Why is the effect of differing volumes of initial fluid administration on death and various neurological sequelae in people with acute bacterial meningitis important?
Bacterial meningitis is an infection of the fluid in the spinal cord and surrounding the brain. Antibiotics are prescribed as treatment. Supportive care includes other drugs and the regulation of fluid intake. There has been disagreement about whether fluids should be restricted or unrestricted as there are potential risks from giving too much fluid (brain swelling) as well as too little fluid (shock).
The evidence is current to March 2016. We did not find any trials in adult populations and included three trials involving 420 children. All trials were set in countries where death rates for meningitis are high. In one study no funding source was mentioned. The remaining two studies were funded jointly by pharmaceutical concerns with government agencies and a charitable agency.
No studies reported important healthcare outcomes such as duration of hospital stay, raised intracranial pressure, or status epilepticus. An adverse effect in children with restricted fluid intake was that they were less likely to have low levels of sodium in their blood and therefore they would experience greater reductions in body fluids. An adverse effect of unrestricted fluid administration was reported in one study as short-term swelling of the face and low blood sodium levels one to two days after fluids were started, although the largest study found no difference in blood sodium levels.
The review found limited evidence from these trials in support of not restricting fluids in settings with high mortality rates. There is no evidence to guide clinicians about fluid therapy in adult patients with acute bacterial meningitis. There is a need for more research on these aspects in the future.
Quality of the evidence
Analysis of available trials found low quality evidence that there is no significant difference between maintenance versus restrictive fluid regimens for the outcome of death and acute severe neurological complications. There was also some evidence favouring maintenance fluid therapy over restricted fluids for chronic severe neurological events at three months follow-up, but the quality was very low.
The quality of evidence regarding fluid therapy in children with acute bacterial meningitis is low to very low and more RCTs need to be conducted. There is insufficient evidence to guide practice as to whether maintenance fluids should be chosen over restricted fluids in the treatment of acute bacterial meningitis.
Acute bacterial meningitis remains a disease with high mortality and morbidity rates. However, with prompt and adequate antimicrobial and supportive treatment, the chances for survival have improved, especially among infants and children. Careful management of fluid and electrolyte balance is an important supportive therapy. Both over- and under-hydration are associated with adverse outcomes.
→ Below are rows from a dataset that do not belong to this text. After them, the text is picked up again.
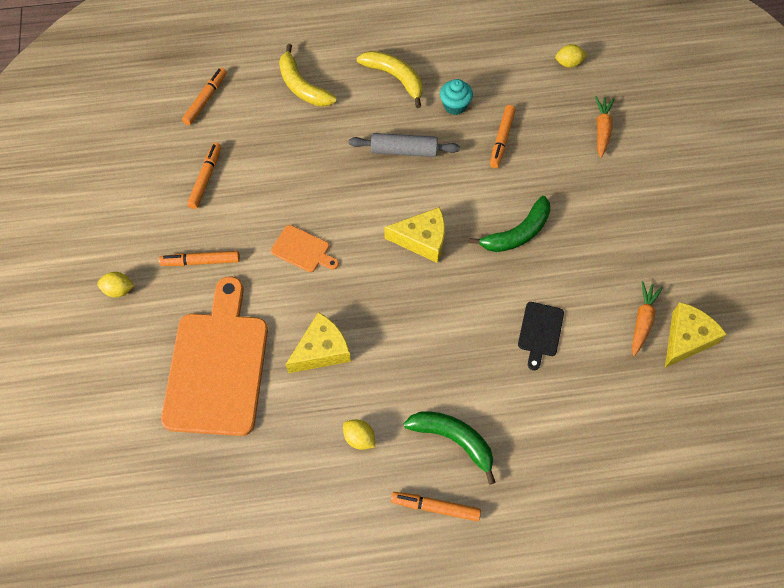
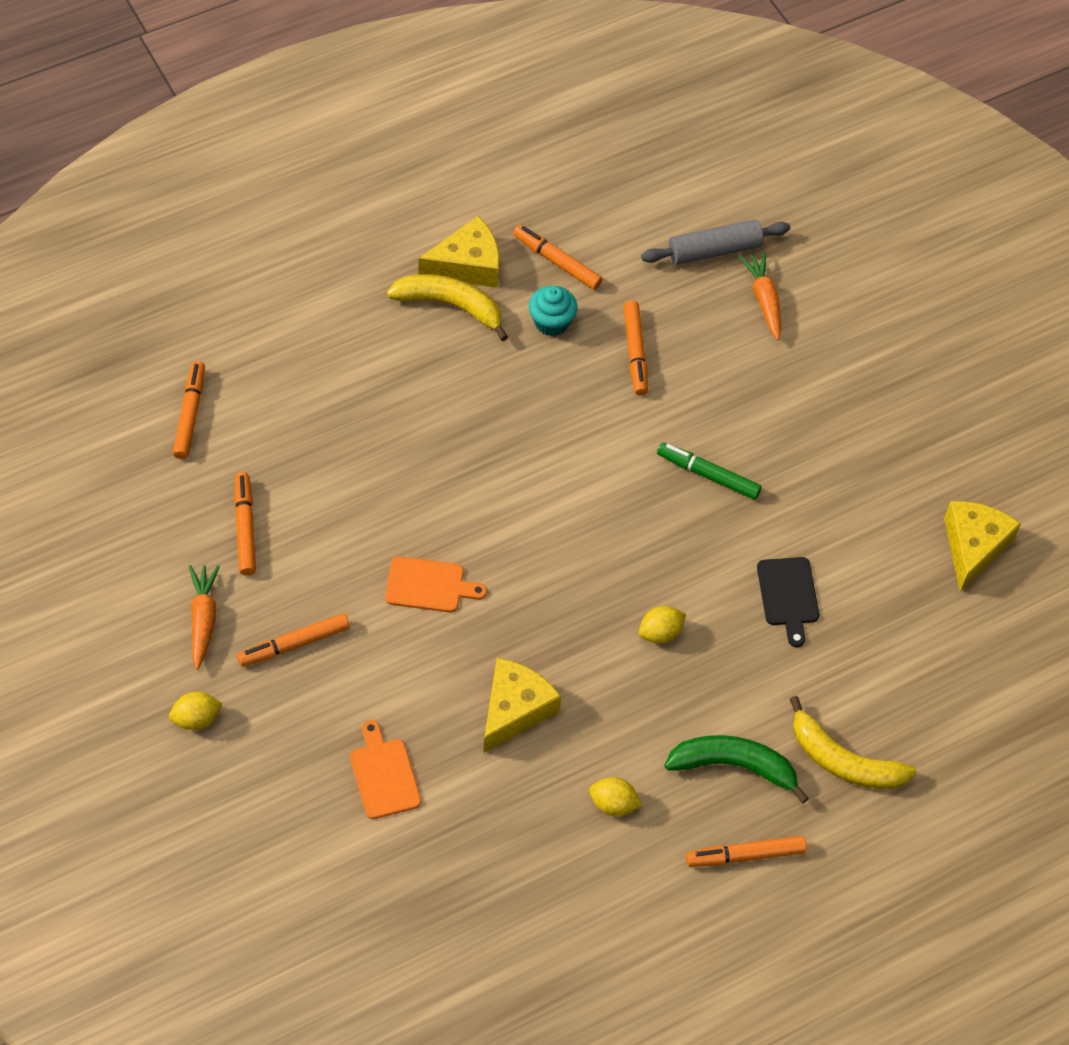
camera: 25 degrees left, 5 degrees down
orange cutting board [161,276,268,436] -> orange cutting board [350,720,421,819], size x0.44
yellow banana [279,44,337,107] -> yellow banana moved to [790,696,917,789]
grey rolling pin [349,133,460,157] -> grey rolling pin moved to [641,219,790,265]
yellow cheese [384,207,445,263] -> yellow cheese moved to [418,216,500,288]
green banana [469,196,550,252] -> green marker [657,442,762,500]
yellow lemon [555,44,587,68] -> yellow lemon moved to [639,606,686,644]
orange carrot [632,281,663,356] -> orange carrot moved to [189,565,220,670]
none -> orange marker [513,225,603,290]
This is the latest update of a review first published in 2005 and updated in 2008 and 2014.
To evaluate treatment of acute bacterial meningitis with differing volumes of initial fluid administration (up to 72 hours after first presentation) and the effects on death and neurological sequelae.
For this 2016 update we searched the following databases up to March 2016: the Cochrane Acute Respiratory Infections Group's Specialised Register, CENTRAL, MEDLINE, CINAHL, Global Health, and Web of Science.
Randomised controlled trials (RCTs) of differing volumes of fluid given in the initial management of bacterial meningitis were eligible for inclusion.
All four of the original review authors extracted data and assessed trials for quality in the first publication of this review (one author, ROW, has passed away since the original review; see Acknowledgements). The current authors combined data for meta-analysis using risk ratios (RRs) for dichotomous data or mean difference (MD) for continuous data. We used a fixed-effect statistical model. We assessed the overall quality of evidence using the GRADE approach.
We included three trials with a total of 420 children; there were no trials in adult populations. The largest of the three trials was conducted in settings with high mortality rates and was judged to have low risk of bias for all domains, except performance bias which was high risk. The other two smaller trials were not of high quality.The meta-analysis found no significant difference between the maintenance-fluid and restricted-fluid groups in number of deaths (RR 0.82, 95% confidence interval (CI) 0.53 to 1.27; 407 participants; low quality of evidence) or acute severe neurological sequelae (RR 0.67, 95% CI 0.41 to 1.08; 407 participants; low quality of evidence). However, when neurological sequelae were defined further, there was a statistically significant difference in favour of the maintenance-fluid group for spasticity (RR 0.50, 95% CI 0.27 to 0.93; 357 participants); and seizures at both 72 hours (RR 0.59, 95% CI 0.42 to 0.83; 357 participants) and 14 days (RR 0.19, 95% CI 0.04 to 0.88; 357 participants). There was very low quality of evidence favouring maintenance fluid over restrictive fluid for chronic severe neurological sequelae at three months follow-up (RR 0.42, 95% CI 0.20 to 0.89; 351 participants).